Three years ago, Lars Ulrich told METALLICA’s So What! fan-club magazine that he is no longer bothered by people’s criticism of his drumming abilities. At the time, he said:
> “Unlike years ago, I basically don’t read any of the interviews that the other guys [in METALLICA] do. Twenty or thirty years ago, we would all sit and fucking read every page of Kerrang! and every page of Circus magazine, see what so-and-so’s saying and what the other band members were saying, what James [Hetfield] was saying about this and that. Now there’s just none of that. I also don’t really read what people say about METALLICA.
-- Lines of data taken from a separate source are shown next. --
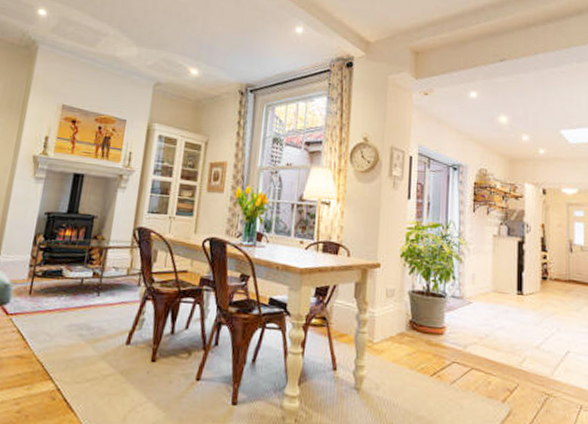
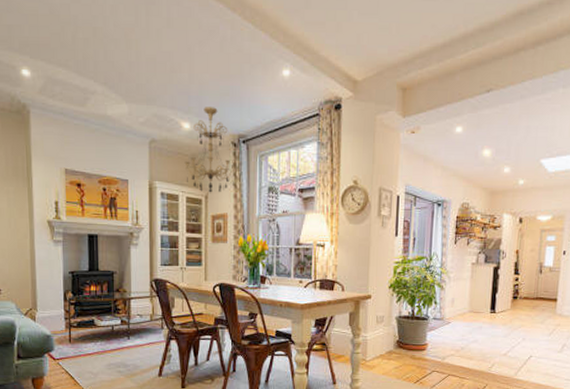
chandelier: none [187,55,241,140] -> present [184,107,235,193]

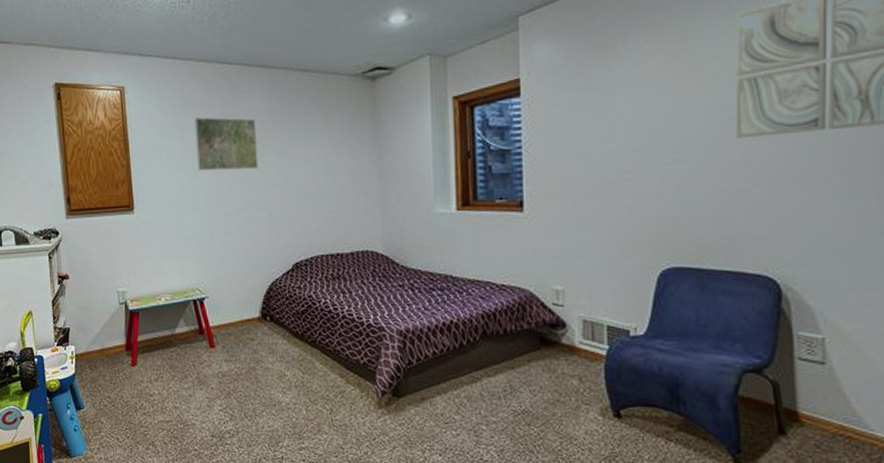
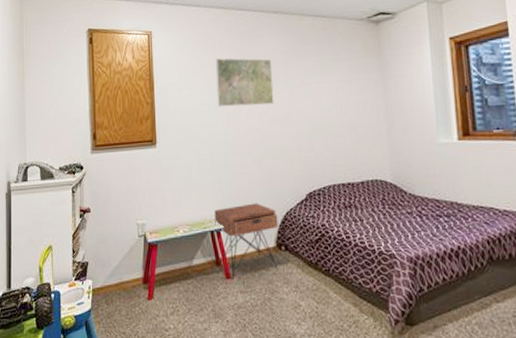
nightstand: none [196,272,263,349] -> present [214,203,278,280]

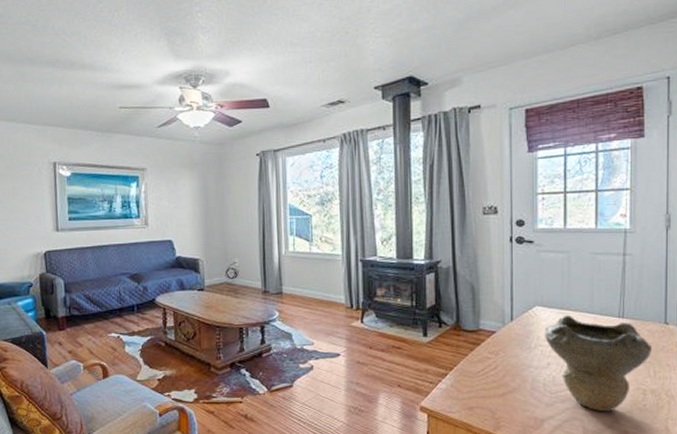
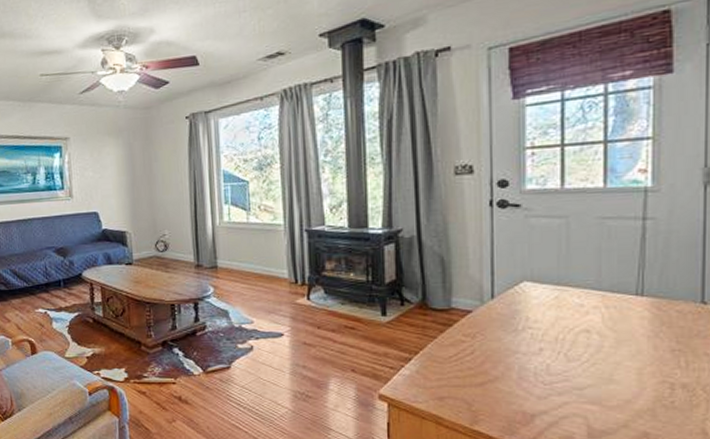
decorative bowl: present [545,314,651,412] -> none [536,291,682,409]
> “I’ll say that occasionally, once every six months or something like that, it’s kind of fun to go through the trolling section just because of the ridiculousness of all of it, but it’s not something that I do regularly anymore. Twenty years ago, it would’ve been, ‘Oh, my God, somebody said something bad,’ or, ‘That person said a nasty comment in the comments section,’ or whatever. Now, none of that really means anything to me.”
Back in 2016, Ulrich, who has faced criticism over the years for his drumming, told the “Talk Is Jericho” podcast that he went through a period in the mid-1980s “that probably culminated in the ‘Justice’ album where I felt sort of compelled to try to show ability.”